INSTRUCTIONS TO FOLLOW:
Beginning with the line that contains "(IHC) of human", transcribe every line down to the end of the entries, exactly, and no other lines.

-- Opening Marker --

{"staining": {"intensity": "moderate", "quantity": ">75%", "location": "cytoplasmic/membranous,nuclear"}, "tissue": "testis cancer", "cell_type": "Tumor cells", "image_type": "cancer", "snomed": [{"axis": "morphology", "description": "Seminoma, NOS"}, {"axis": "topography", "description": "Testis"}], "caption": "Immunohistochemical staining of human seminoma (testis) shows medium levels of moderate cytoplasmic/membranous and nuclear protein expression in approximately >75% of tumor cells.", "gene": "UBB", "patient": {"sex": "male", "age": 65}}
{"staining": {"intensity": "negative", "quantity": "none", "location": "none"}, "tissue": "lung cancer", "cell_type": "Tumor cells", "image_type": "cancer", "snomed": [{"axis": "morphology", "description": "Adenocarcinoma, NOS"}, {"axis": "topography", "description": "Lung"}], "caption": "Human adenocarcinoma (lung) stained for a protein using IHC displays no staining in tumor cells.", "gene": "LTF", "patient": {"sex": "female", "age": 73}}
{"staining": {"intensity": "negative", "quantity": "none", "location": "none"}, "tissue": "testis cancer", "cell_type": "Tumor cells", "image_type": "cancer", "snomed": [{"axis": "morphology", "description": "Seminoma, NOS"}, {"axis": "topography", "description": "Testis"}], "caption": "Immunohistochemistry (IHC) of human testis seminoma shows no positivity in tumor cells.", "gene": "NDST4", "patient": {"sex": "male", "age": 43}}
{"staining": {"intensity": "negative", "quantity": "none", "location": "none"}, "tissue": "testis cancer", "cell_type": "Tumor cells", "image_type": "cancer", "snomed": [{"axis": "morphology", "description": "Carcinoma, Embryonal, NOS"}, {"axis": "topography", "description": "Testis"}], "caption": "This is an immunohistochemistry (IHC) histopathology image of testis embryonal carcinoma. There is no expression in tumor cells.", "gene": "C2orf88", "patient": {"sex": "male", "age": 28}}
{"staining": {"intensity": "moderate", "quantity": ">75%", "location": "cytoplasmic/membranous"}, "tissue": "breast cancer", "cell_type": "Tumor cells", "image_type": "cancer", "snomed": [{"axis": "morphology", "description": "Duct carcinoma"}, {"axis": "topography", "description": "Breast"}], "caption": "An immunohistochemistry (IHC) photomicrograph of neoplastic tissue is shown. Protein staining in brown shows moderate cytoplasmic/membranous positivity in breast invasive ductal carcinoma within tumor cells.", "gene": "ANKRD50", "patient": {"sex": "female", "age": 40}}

-- Closing Marker --

OUTPUT OF THE TASK:
{"staining": {"intensity": "negative", "quantity": "none", "location": "none"}, "tissue": "testis cancer", "cell_type": "Tumor cells", "image_type": "cancer", "snomed": [{"axis": "morphology", "description": "Seminoma, NOS"}, {"axis": "topography", "description": "Testis"}], "caption": "Immunohistochemistry (IHC) of human testis seminoma shows no positivity in tumor cells.", "gene": "NDST4", "patient": {"sex": "male", "age": 43}}
{"staining": {"intensity": "negative", "quantity": "none", "location": "none"}, "tissue": "testis cancer", "cell_type": "Tumor cells", "image_type": "cancer", "snomed": [{"axis": "morphology", "description": "Carcinoma, Embryonal, NOS"}, {"axis": "topography", "description": "Testis"}], "caption": "This is an immunohistochemistry (IHC) histopathology image of testis embryonal carcinoma. There is no expression in tumor cells.", "gene": "C2orf88", "patient": {"sex": "male", "age": 28}}
{"staining": {"intensity": "moderate", "quantity": ">75%", "location": "cytoplasmic/membranous"}, "tissue": "breast cancer", "cell_type": "Tumor cells", "image_type": "cancer", "snomed": [{"axis": "morphology", "description": "Duct carcinoma"}, {"axis": "topography", "description": "Breast"}], "caption": "An immunohistochemistry (IHC) photomicrograph of neoplastic tissue is shown. Protein staining in brown shows moderate cytoplasmic/membranous positivity in breast invasive ductal carcinoma within tumor cells.", "gene": "ANKRD50", "patient": {"sex": "female", "age": 40}}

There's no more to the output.